SUPPLIED DATA
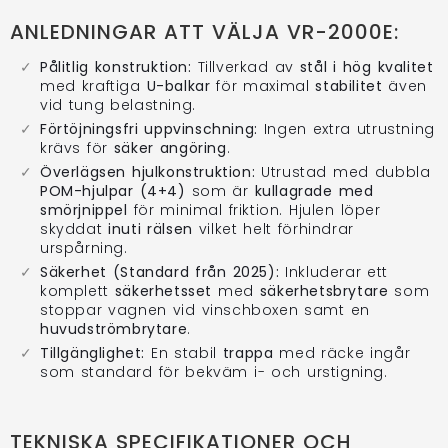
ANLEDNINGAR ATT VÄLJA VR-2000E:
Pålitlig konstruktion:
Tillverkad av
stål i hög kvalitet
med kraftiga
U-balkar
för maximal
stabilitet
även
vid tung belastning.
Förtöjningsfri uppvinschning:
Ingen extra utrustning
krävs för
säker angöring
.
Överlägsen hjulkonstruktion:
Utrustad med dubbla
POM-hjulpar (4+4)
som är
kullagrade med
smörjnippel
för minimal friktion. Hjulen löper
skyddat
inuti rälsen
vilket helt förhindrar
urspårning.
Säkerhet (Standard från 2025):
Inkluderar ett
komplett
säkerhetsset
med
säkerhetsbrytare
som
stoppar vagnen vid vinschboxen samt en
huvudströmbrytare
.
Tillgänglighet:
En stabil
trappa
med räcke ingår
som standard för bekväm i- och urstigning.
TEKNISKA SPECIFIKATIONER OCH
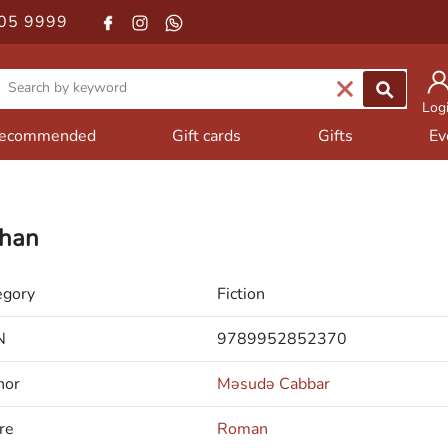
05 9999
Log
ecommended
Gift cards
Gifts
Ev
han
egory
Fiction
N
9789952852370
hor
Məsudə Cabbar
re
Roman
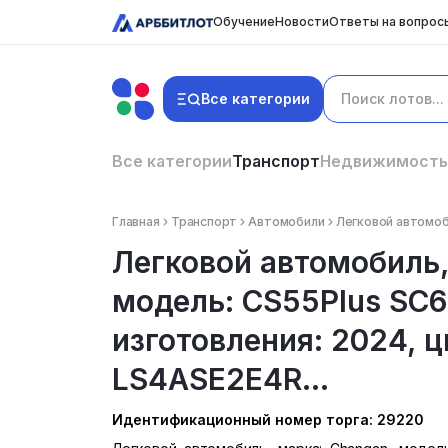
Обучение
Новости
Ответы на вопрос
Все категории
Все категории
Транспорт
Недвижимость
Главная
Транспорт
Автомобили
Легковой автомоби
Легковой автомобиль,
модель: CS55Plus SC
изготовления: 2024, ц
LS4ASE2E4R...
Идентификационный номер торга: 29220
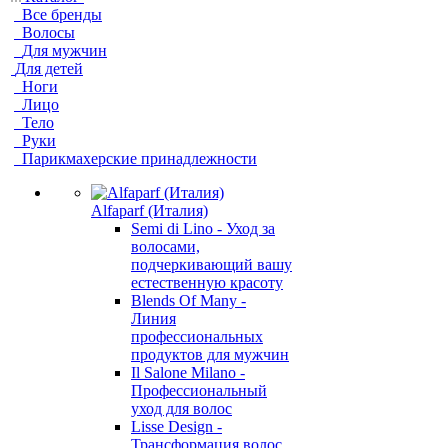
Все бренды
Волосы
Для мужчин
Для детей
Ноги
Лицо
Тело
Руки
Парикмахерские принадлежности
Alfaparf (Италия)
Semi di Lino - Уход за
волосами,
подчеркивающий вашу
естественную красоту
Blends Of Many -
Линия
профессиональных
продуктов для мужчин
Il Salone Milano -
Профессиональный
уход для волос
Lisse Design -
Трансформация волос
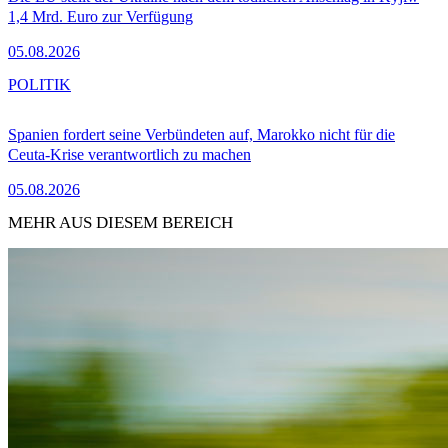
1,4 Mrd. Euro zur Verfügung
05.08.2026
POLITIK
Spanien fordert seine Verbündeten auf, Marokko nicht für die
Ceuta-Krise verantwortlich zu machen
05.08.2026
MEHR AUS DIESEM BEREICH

WRITTEN TASK
Replace "Транспорт" with "Автотранспорт" in the text of all the records, changing nothing else, and leave the pictures out of your answer.

WRITTEN ANSWER
ANLEDNINGAR ATT VÄLJA VR-2000E:
Pålitlig konstruktion:
Tillverkad av
stål i hög kvalitet
med kraftiga
U-balkar
för maximal
stabilitet
även
vid tung belastning.
Förtöjningsfri uppvinschning:
Ingen extra utrustning
krävs för
säker angöring
.
Överlägsen hjulkonstruktion:
Utrustad med dubbla
POM-hjulpar (4+4)
som är
kullagrade med
smörjnippel
för minimal friktion. Hjulen löper
skyddat
inuti rälsen
vilket helt förhindrar
urspårning.
Säkerhet (Standard från 2025):
Inkluderar ett
komplett
säkerhetsset
med
säkerhetsbrytare
som
stoppar vagnen vid vinschboxen samt en
huvudströmbrytare
.
Tillgänglighet:
En stabil
trappa
med räcke ingår
som standard för bekväm i- och urstigning.
TEKNISKA SPECIFIKATIONER OCH
05 9999
Log
ecommended
Gift cards
Gifts
Ev
han
egory
Fiction
N
9789952852370
hor
Məsudə Cabbar
re
Roman
Обучение
Новости
Ответы на вопрос
Все категории
Все категории
Автотранспорт
Недвижимость
Главная
Автотранспорт
Автомобили
Легковой автомоби
Легковой автомобиль,
модель: CS55Plus SC
изготовления: 2024, ц
LS4ASE2E4R...
Идентификационный номер торга: 29220
Все бренды
Волосы
Для мужчин
Для детей
Ноги
Лицо
Тело
Руки
Парикмахерские принадлежности
Alfaparf (Италия)
Semi di Lino - Уход за
волосами,
подчеркивающий вашу
естественную красоту
Blends Of Many -
Линия
профессиональных
продуктов для мужчин
Il Salone Milano -
Профессиональный
уход для волос
Lisse Design -
Трансформация волос
1,4 Mrd. Euro zur Verfügung
05.08.2026
POLITIK
Spanien fordert seine Verbündeten auf, Marokko nicht für die
Ceuta-Krise verantwortlich zu machen
05.08.2026
MEHR AUS DIESEM BEREICH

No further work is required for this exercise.